## 原始数据
════
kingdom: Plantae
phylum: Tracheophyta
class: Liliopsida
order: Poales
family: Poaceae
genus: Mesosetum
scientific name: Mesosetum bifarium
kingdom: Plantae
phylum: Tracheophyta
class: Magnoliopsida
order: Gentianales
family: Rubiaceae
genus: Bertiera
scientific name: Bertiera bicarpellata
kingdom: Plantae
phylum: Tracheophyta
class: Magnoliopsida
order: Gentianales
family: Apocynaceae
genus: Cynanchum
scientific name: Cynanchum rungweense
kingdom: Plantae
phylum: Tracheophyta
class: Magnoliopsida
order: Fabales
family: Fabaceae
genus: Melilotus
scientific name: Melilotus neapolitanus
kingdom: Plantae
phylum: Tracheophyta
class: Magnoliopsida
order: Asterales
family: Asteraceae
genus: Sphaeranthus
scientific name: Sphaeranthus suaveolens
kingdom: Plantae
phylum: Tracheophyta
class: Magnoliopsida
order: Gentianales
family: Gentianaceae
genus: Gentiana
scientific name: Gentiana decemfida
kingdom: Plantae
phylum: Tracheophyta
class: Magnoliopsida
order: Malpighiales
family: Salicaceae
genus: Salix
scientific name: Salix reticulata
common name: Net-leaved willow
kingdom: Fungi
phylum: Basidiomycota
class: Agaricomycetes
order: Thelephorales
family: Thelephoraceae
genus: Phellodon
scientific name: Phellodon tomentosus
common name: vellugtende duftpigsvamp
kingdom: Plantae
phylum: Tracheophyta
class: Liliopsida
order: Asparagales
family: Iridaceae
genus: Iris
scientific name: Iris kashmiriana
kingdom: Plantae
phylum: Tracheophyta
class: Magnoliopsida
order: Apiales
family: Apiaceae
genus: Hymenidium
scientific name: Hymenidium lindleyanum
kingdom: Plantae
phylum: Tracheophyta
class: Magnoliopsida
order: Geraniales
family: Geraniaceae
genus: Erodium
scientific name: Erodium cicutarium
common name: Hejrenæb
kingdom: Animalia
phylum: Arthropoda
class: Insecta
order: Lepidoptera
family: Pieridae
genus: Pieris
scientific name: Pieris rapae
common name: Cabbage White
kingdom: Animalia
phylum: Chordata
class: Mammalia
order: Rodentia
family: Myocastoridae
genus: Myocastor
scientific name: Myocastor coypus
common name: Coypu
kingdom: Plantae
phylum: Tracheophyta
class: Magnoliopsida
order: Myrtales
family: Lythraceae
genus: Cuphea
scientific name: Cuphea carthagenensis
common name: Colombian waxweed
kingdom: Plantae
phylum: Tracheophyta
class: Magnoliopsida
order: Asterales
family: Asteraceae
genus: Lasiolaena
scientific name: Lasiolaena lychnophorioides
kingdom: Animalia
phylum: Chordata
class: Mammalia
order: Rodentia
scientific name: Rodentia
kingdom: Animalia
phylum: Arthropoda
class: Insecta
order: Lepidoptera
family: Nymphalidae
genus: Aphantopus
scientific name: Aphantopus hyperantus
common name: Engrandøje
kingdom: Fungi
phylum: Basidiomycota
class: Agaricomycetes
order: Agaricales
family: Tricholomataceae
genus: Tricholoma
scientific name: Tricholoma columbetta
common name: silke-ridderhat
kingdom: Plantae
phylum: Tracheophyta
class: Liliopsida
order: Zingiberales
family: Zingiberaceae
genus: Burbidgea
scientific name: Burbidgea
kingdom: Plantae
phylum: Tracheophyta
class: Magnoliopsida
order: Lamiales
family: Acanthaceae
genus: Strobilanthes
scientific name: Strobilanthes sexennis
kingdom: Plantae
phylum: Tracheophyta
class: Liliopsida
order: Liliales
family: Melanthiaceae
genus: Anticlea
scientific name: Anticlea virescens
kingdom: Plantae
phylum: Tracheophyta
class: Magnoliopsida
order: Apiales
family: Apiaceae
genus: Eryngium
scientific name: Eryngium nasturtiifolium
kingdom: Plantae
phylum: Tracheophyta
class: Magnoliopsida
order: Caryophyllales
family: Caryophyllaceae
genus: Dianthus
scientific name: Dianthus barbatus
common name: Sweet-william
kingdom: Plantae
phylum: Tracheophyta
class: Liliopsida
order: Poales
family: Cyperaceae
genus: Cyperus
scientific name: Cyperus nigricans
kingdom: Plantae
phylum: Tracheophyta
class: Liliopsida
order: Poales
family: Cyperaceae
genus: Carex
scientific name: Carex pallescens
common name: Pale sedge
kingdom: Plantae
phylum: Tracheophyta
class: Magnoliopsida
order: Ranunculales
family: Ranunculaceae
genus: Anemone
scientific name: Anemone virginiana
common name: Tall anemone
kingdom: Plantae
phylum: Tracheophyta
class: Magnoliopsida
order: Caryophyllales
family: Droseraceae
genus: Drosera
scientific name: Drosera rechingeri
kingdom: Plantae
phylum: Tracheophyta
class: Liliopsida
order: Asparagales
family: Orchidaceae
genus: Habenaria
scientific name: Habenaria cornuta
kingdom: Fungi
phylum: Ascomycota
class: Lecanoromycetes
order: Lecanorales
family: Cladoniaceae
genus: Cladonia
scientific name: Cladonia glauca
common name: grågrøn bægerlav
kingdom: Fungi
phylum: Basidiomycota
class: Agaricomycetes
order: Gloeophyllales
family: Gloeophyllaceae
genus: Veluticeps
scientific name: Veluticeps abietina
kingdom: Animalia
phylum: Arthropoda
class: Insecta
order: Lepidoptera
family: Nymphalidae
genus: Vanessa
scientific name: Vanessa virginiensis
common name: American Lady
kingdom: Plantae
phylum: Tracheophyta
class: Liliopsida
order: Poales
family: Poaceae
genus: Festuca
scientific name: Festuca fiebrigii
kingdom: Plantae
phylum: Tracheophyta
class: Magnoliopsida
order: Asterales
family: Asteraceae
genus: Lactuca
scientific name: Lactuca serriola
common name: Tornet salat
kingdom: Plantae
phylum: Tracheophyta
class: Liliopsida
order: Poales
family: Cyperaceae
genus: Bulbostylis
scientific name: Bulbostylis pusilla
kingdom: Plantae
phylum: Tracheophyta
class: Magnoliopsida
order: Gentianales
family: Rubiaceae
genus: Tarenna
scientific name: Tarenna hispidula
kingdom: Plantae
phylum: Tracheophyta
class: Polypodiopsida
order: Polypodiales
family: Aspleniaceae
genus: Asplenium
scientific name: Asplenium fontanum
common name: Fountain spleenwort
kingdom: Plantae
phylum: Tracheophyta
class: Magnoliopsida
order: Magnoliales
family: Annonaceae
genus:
════
## 任务目标
请把上面清单里的每一行原样重新录入，不得增删或改动任何字符。

## 书面作答
kingdom: Plantae
phylum: Tracheophyta
class: Liliopsida
order: Poales
family: Poaceae
genus: Mesosetum
scientific name: Mesosetum bifarium
kingdom: Plantae
phylum: Tracheophyta
class: Magnoliopsida
order: Gentianales
family: Rubiaceae
genus: Bertiera
scientific name: Bertiera bicarpellata
kingdom: Plantae
phylum: Tracheophyta
class: Magnoliopsida
order: Gentianales
family: Apocynaceae
genus: Cynanchum
scientific name: Cynanchum rungweense
kingdom: Plantae
phylum: Tracheophyta
class: Magnoliopsida
order: Fabales
family: Fabaceae
genus: Melilotus
scientific name: Melilotus neapolitanus
kingdom: Plantae
phylum: Tracheophyta
class: Magnoliopsida
order: Asterales
family: Asteraceae
genus: Sphaeranthus
scientific name: Sphaeranthus suaveolens
kingdom: Plantae
phylum: Tracheophyta
class: Magnoliopsida
order: Gentianales
family: Gentianaceae
genus: Gentiana
scientific name: Gentiana decemfida
kingdom: Plantae
phylum: Tracheophyta
class: Magnoliopsida
order: Malpighiales
family: Salicaceae
genus: Salix
scientific name: Salix reticulata
common name: Net-leaved willow
kingdom: Fungi
phylum: Basidiomycota
class: Agaricomycetes
order: Thelephorales
family: Thelephoraceae
genus: Phellodon
scientific name: Phellodon tomentosus
common name: vellugtende duftpigsvamp
kingdom: Plantae
phylum: Tracheophyta
class: Liliopsida
order: Asparagales
family: Iridaceae
genus: Iris
scientific name: Iris kashmiriana
kingdom: Plantae
phylum: Tracheophyta
class: Magnoliopsida
order: Apiales
family: Apiaceae
genus: Hymenidium
scientific name: Hymenidium lindleyanum
kingdom: Plantae
phylum: Tracheophyta
class: Magnoliopsida
order: Geraniales
family: Geraniaceae
genus: Erodium
scientific name: Erodium cicutarium
common name: Hejrenæb
kingdom: Animalia
phylum: Arthropoda
class: Insecta
order: Lepidoptera
family: Pieridae
genus: Pieris
scientific name: Pieris rapae
common name: Cabbage White
kingdom: Animalia
phylum: Chordata
class: Mammalia
order: Rodentia
family: Myocastoridae
genus: Myocastor
scientific name: Myocastor coypus
common name: Coypu
kingdom: Plantae
phylum: Tracheophyta
class: Magnoliopsida
order: Myrtales
family: Lythraceae
genus: Cuphea
scientific name: Cuphea carthagenensis
common name: Colombian waxweed
kingdom: Plantae
phylum: Tracheophyta
class: Magnoliopsida
order: Asterales
family: Asteraceae
genus: Lasiolaena
scientific name: Lasiolaena lychnophorioides
kingdom: Animalia
phylum: Chordata
class: Mammalia
order: Rodentia
scientific name: Rodentia
kingdom: Animalia
phylum: Arthropoda
class: Insecta
order: Lepidoptera
family: Nymphalidae
genus: Aphantopus
scientific name: Aphantopus hyperantus
common name: Engrandøje
kingdom: Fungi
phylum: Basidiomycota
class: Agaricomycetes
order: Agaricales
family: Tricholomataceae
genus: Tricholoma
scientific name: Tricholoma columbetta
common name: silke-ridderhat
kingdom: Plantae
phylum: Tracheophyta
class: Liliopsida
order: Zingiberales
family: Zingiberaceae
genus: Burbidgea
scientific name: Burbidgea
kingdom: Plantae
phylum: Tracheophyta
class: Magnoliopsida
order: Lamiales
family: Acanthaceae
genus: Strobilanthes
scientific name: Strobilanthes sexennis
kingdom: Plantae
phylum: Tracheophyta
class: Liliopsida
order: Liliales
family: Melanthiaceae
genus: Anticlea
scientific name: Anticlea virescens
kingdom: Plantae
phylum: Tracheophyta
class: Magnoliopsida
order: Apiales
family: Apiaceae
genus: Eryngium
scientific name: Eryngium nasturtiifolium
kingdom: Plantae
phylum: Tracheophyta
class: Magnoliopsida
order: Caryophyllales
family: Caryophyllaceae
genus: Dianthus
scientific name: Dianthus barbatus
common name: Sweet-william
kingdom: Plantae
phylum: Tracheophyta
class: Liliopsida
order: Poales
family: Cyperaceae
genus: Cyperus
scientific name: Cyperus nigricans
kingdom: Plantae
phylum: Tracheophyta
class: Liliopsida
order: Poales
family: Cyperaceae
genus: Carex
scientific name: Carex pallescens
common name: Pale sedge
kingdom: Plantae
phylum: Tracheophyta
class: Magnoliopsida
order: Ranunculales
family: Ranunculaceae
genus: Anemone
scientific name: Anemone virginiana
common name: Tall anemone
kingdom: Plantae
phylum: Tracheophyta
class: Magnoliopsida
order: Caryophyllales
family: Droseraceae
genus: Drosera
scientific name: Drosera rechingeri
kingdom: Plantae
phylum: Tracheophyta
class: Liliopsida
order: Asparagales
family: Orchidaceae
genus: Habenaria
scientific name: Habenaria cornuta
kingdom: Fungi
phylum: Ascomycota
class: Lecanoromycetes
order: Lecanorales
family: Cladoniaceae
genus: Cladonia
scientific name: Cladonia glauca
common name: grågrøn bægerlav
kingdom: Fungi
phylum: Basidiomycota
class: Agaricomycetes
order: Gloeophyllales
family: Gloeophyllaceae
genus: Veluticeps
scientific name: Veluticeps abietina
kingdom: Animalia
phylum: Arthropoda
class: Insecta
order: Lepidoptera
family: Nymphalidae
genus: Vanessa
scientific name: Vanessa virginiensis
common name: American Lady
kingdom: Plantae
phylum: Tracheophyta
class: Liliopsida
order: Poales
family: Poaceae
genus: Festuca
scientific name: Festuca fiebrigii
kingdom: Plantae
phylum: Tracheophyta
class: Magnoliopsida
order: Asterales
family: Asteraceae
genus: Lactuca
scientific name: Lactuca serriola
common name: Tornet salat
kingdom: Plantae
phylum: Tracheophyta
class: Liliopsida
order: Poales
family: Cyperaceae
genus: Bulbostylis
scientific name: Bulbostylis pusilla
kingdom: Plantae
phylum: Tracheophyta
class: Magnoliopsida
order: Gentianales
family: Rubiaceae
genus: Tarenna
scientific name: Tarenna hispidula
kingdom: Plantae
phylum: Tracheophyta
class: Polypodiopsida
order: Polypodiales
family: Aspleniaceae
genus: Asplenium
scientific name: Asplenium fontanum
common name: Fountain spleenwort
kingdom: Plantae
phylum: Tracheophyta
class: Magnoliopsida
order: Magnoliales
family: Annonaceae
genus:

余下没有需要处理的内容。